::: Reading passage :::
7.1.4. Density plots

The function ’density() computes kernel density estimates.

?density

# Plot the densities for income by race group.
# Remember, we need to subsample data using conditionals

# Vector of income for race == "white"
turnout[turnout$race=="white","income"]
# Vector of income for race == "others"
turnout[turnout$race=="others","income"]

# Now we can estimate both densities
density(turnout[turnout$race=="white","income"])
density(turnout[turnout$race=="others","income"])

# We will save these densities in objects 'd1' and 'd2'
d1 <- density(turnout[turnout$race=="white","income"])
d2 <- density(turnout[turnout$race=="others","income"])

# Note that a density object can be plotted
plot(d1, main="density of income for race == white")

plot(d2, main="density of income for race == others")

## Can we plot them together?
## Note: Another way to make graphs in R, is to start with an empty plot and add elements to it.
## To do so, you need to set the limits of the x and y axis and tell R that you are plotting an empty graph.
?plot

## How can we set this limits?
## You can look at the graphs or use the function 'range()'
plot(
    x = c(0,16),                        # Range of values for x
    y = c(0,0.23),                      # Range of values for y
    type = "n",                         # Plot type
    xlab = "Income",                        # Label for X-axis
    ylab = "Density",                   # Label for Y-axis
    main = "Density of income by race"  # Main title
    )
    
### Adding lines to a graph ###
    
## In addition to points, you can also add lines to a plot using a function "lines()"

?lines
## Note the parameters for color and line width

lines(d1, col = "blue", lwd=2)
lines(d2, col = "red" , lwd=2)

### Adding legends to a graph ###

## In addition to points and lines, you can also add a legend using the function 'legend()'
## Note that the legend has a string vector of size 2
legend(
    "topright",                     # Position: can be denoted with a keyword **OR** x/y coordinates
    col=c("blue","red"),            # Colors
    lwd=c(2,2),                     # Line width
    legend=c("white", "others"))    # Legend labels

7.1.5. Scatter plots

Scatter plots are some of the most flexible graphs in R To draw a scatter plot, set the plot type to “points”.

?plot

Remember: once you open a graph window using plot(), you can add multiple points or lines to that graph.
:::
List of tasks =
a: Decide whether each statement agrees with the R plotting excerpt, answering yes or no and quoting the words from it that settle the matter:
(i) The two income densities are stored in objects named d1 and d2.
(ii) The legend position can only be given as a keyword.
(iii) A scatter plot is drawn by setting the plot type to lines.
b: Please return the R plotting excerpt word for word from "# Note that a" to "plot them together?".
c: Resume the R plotting excerpt on density and scatter plots, picking up after its final sentence.
The records that come after this can be left aside.
::: Supplied records :::
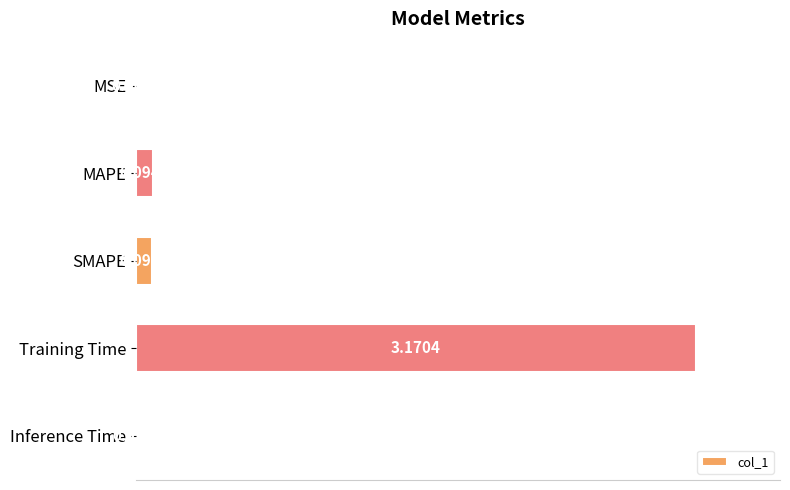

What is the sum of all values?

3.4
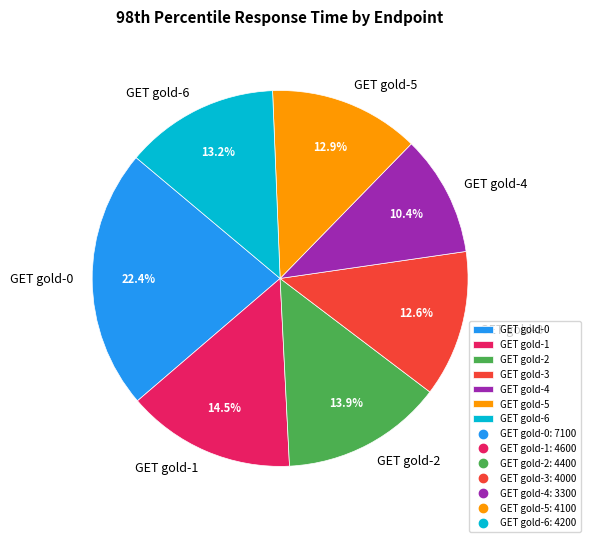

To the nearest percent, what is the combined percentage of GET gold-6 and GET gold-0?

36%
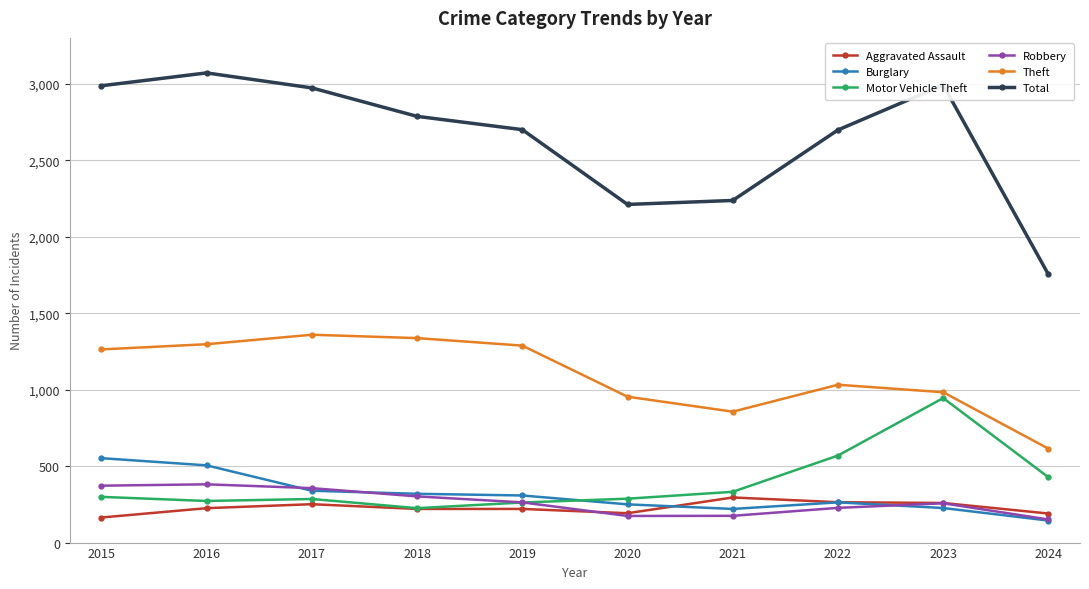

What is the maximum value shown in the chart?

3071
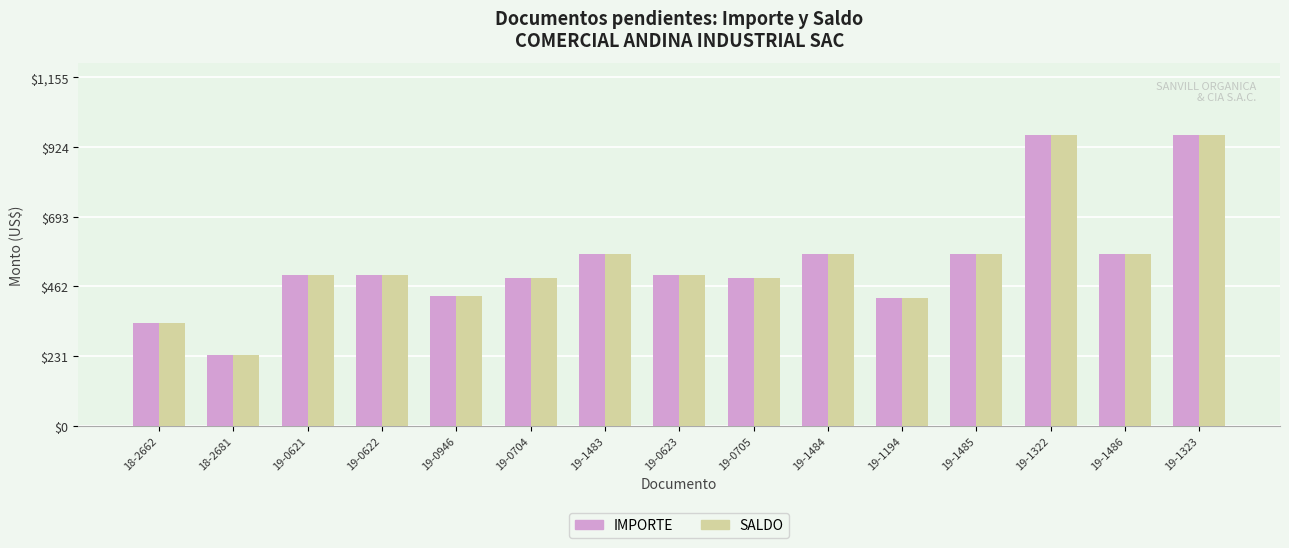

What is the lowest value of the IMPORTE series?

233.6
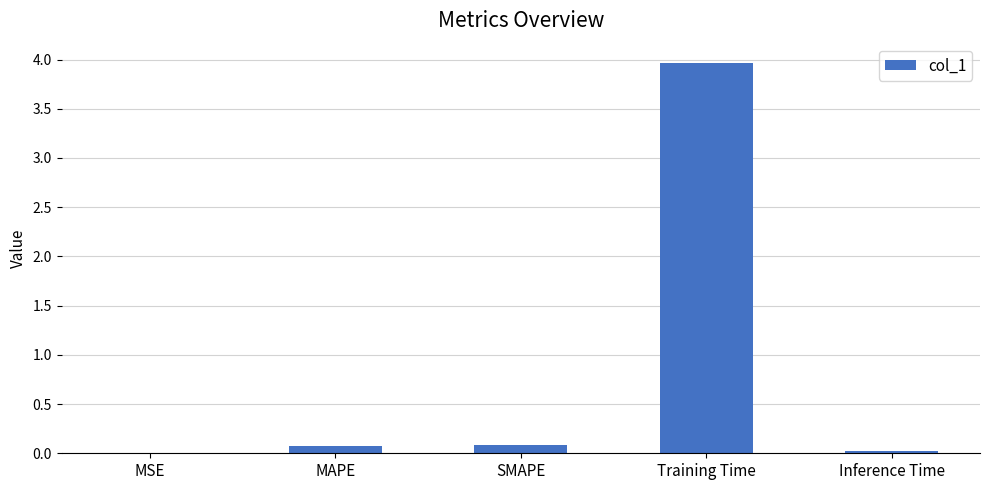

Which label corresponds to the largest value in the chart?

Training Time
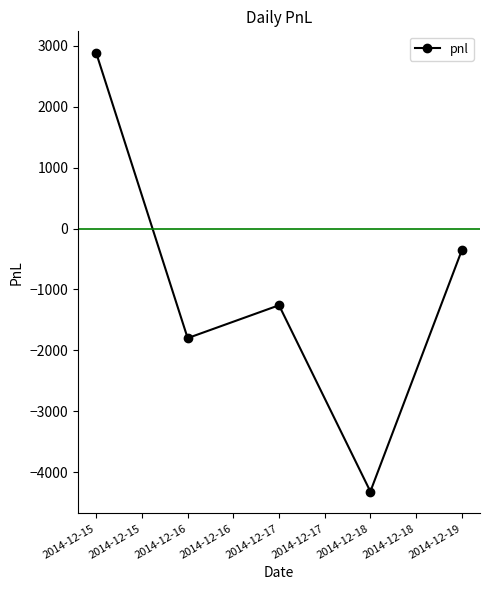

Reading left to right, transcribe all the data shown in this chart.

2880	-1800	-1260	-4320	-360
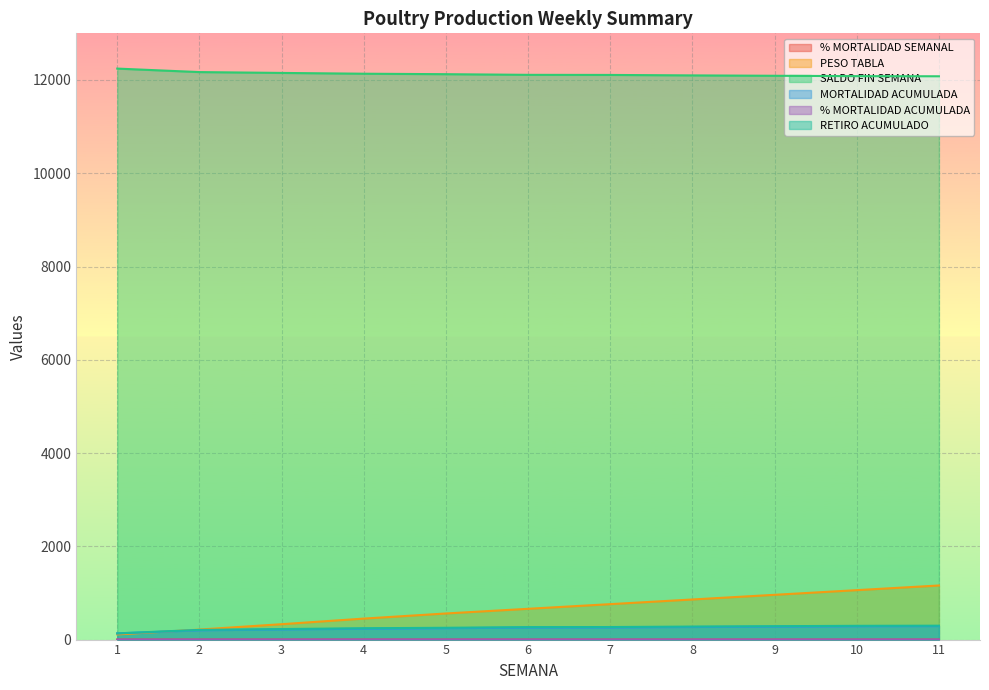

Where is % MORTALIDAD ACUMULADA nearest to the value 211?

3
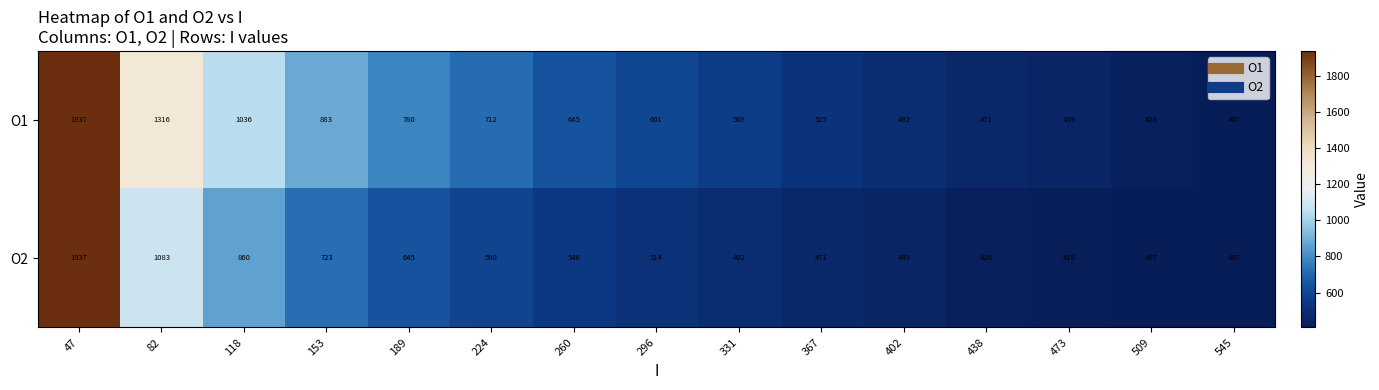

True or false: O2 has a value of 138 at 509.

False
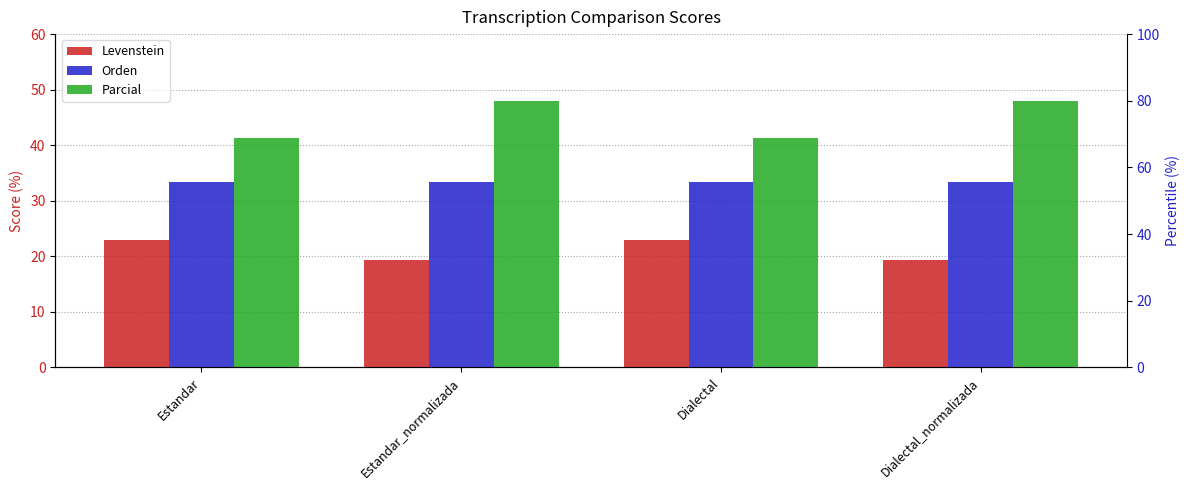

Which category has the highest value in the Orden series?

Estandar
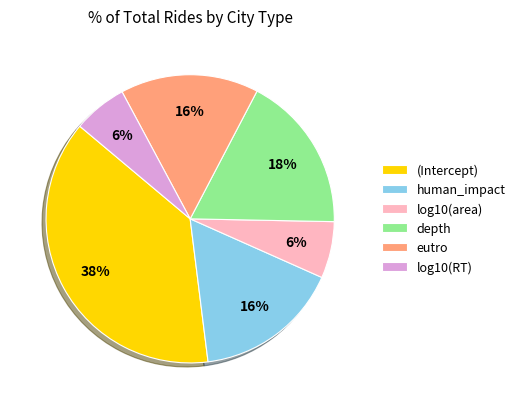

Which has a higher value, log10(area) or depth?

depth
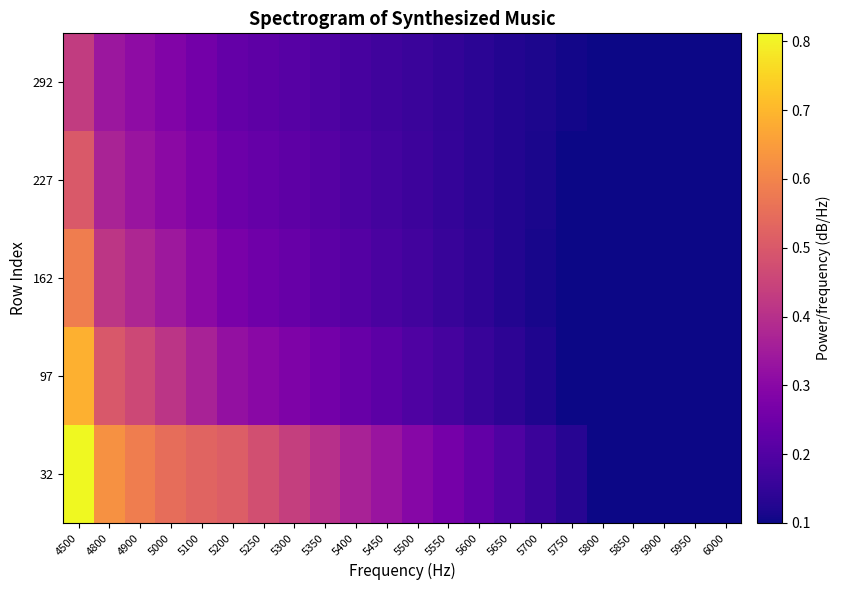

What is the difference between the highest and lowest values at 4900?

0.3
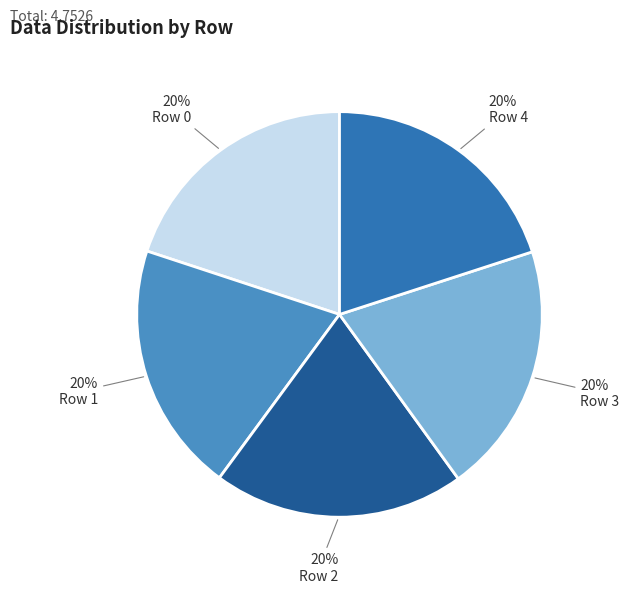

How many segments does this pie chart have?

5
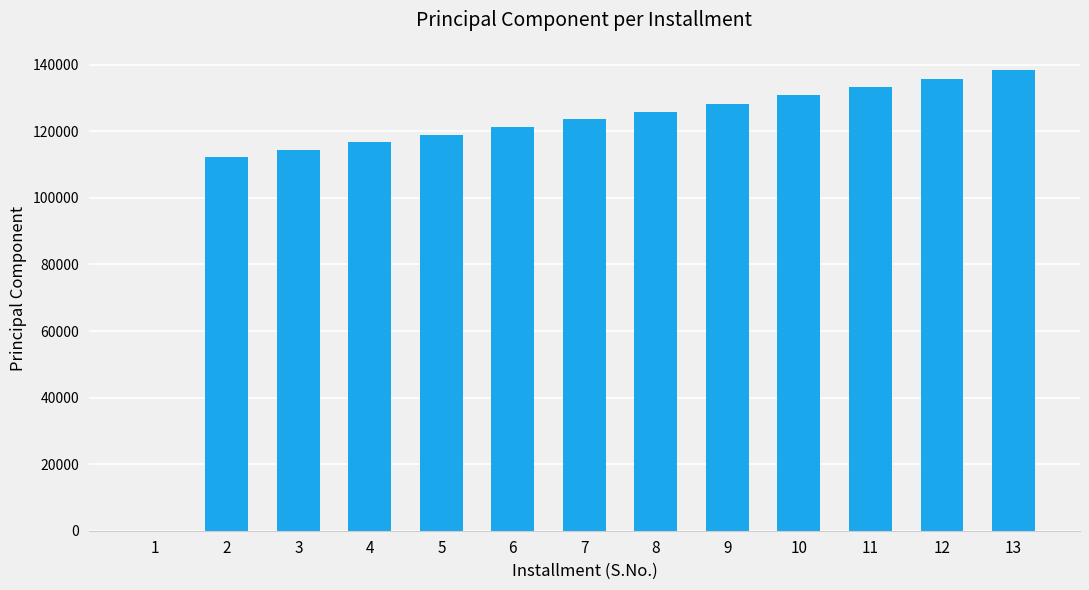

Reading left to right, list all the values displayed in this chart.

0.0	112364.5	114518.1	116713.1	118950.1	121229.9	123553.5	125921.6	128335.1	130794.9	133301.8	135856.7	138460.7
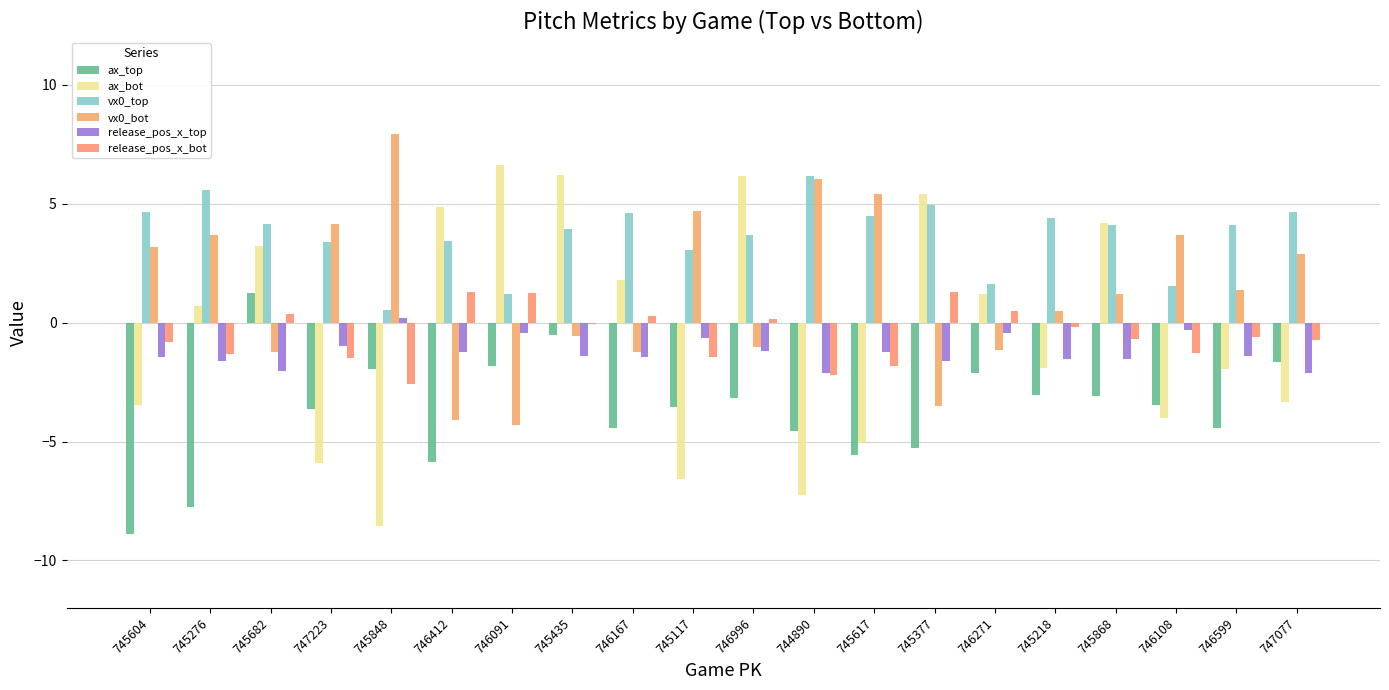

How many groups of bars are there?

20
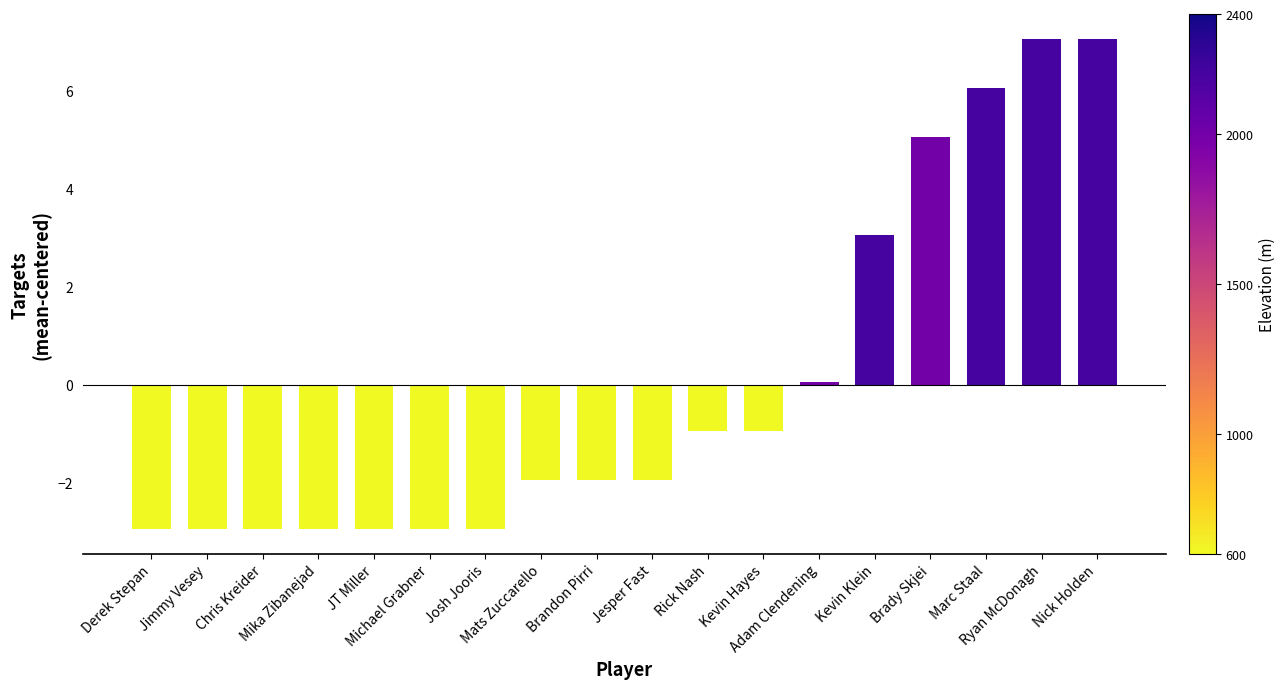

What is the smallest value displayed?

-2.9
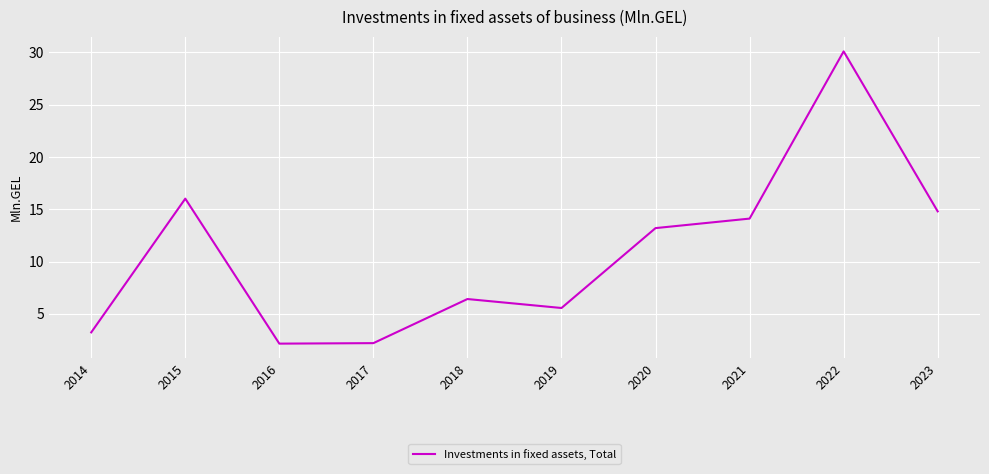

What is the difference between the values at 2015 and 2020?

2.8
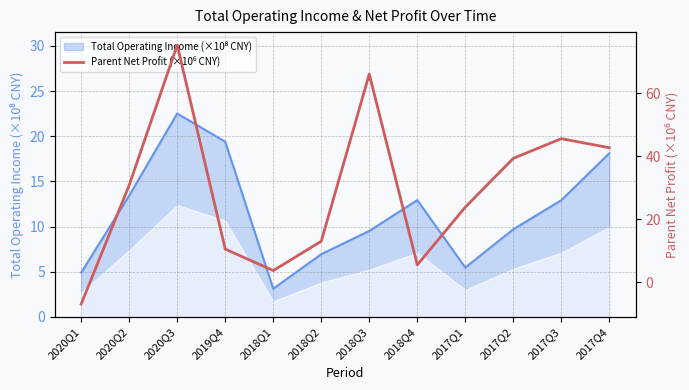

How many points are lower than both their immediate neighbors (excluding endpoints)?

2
:::
Responses to the exercise =
a:
(i) Yes: "We will save these densities in objects 'd1' and 'd2'"
(ii) No: "Position: can be denoted with a keyword **OR** x/y coordinates"
(iii) No: "To draw a scatter plot, set the plot type to “points”."

b:
# Note that a density object can be plotted
plot(d1, main="density of income for race == white")

plot(d2, main="density of income for race == others")

## Can we plot them together?

c:
R will keep adding elements to the graph until a new plot is called or the graph window is closed

###

plot(income~educate,                       ### Formula to plot, you can also give coordinates
     data=turnout,                         ### Database
     type = "p",                           ### Type: "p" = point; "l" = lines
     col = "blue",                         ### Color
     pch = 20,                             ### Symbol type.
     main = "Scatter plot income vs education"  ### title
     )

### Adding reference lines to a graph ###
     
## In addition to 'points', 'lines', and 'legends', you can add reference lines using the function 'abline()'
## You can add vertical or horizontal lines, fitted lines, or lines with different slopes and intercepts.
## Note the different options for line types.
?abline
abline(v=10.5, lwd=1.5, lty=3, col="brown")
abline(h=10, lwd=2, lty=2 , col= "black")
abline(lm(income~educate,data=turnout), lty=1, lwd=2.5,col="orange")

## We can also add a legend for the 3 reference lines.
## Note, now our legend is a string vector of size 3.
legend("topleft",                                         # Position
       col=c("brown","black","orange"),                   # Color
       lty=c(3,2,1), lwd=c(1.5,2,3),                      # Line type and width
       legend=c("Reference line 1", "Reference line 2", "Fitted line"),    # Labels
       cex = 0.9)                                         # Font size (proportion wrt 1)

### Adding text to a graph ###

# Now suppose you want to change the color of a particular observation
points(x=12, y=15, pch=20, col="red", cex = 1.5)

# You can also add 'text' to a plot using the function 'text()'
# Note the options for position.
?text
text(x=12, y=15, pch=20, label = "This is an outlier", pos = 4)

7.1.6. Parameters

These all the possible parameters you can add to a graph

names(par()) ?par

## 1.7.1. Parameter pch
plot(1:25, pch = 1:25, xlab = "Symbol Number", ylab="")
lines(1:25, type="h", lty="dashed")

*** Source: Maindonald, John, and W. John Braun (2010). Data Analysis and Graphics Using R. Cambridge University Press.***

## Parameters lwd and lty
plot(c(1,7), c(0,1), type="n", axes=FALSE, xlab="Line Type (lty)", ylab = "", frame.plot=TRUE)
axis(1, at = 1:6)
abline(v=c(1:6), lwd=c(1:6), lty=c(1:6) , col= "black", main="Line Type and Width")

## Parameter color
# There is a set of colors you can refer by number
palette()

# For example
plot(income~educate, data=turnout, type = "p", pch = 19, col = "red")

plot(income~educate, data=turnout, type = "p", pch = 19, col = 2)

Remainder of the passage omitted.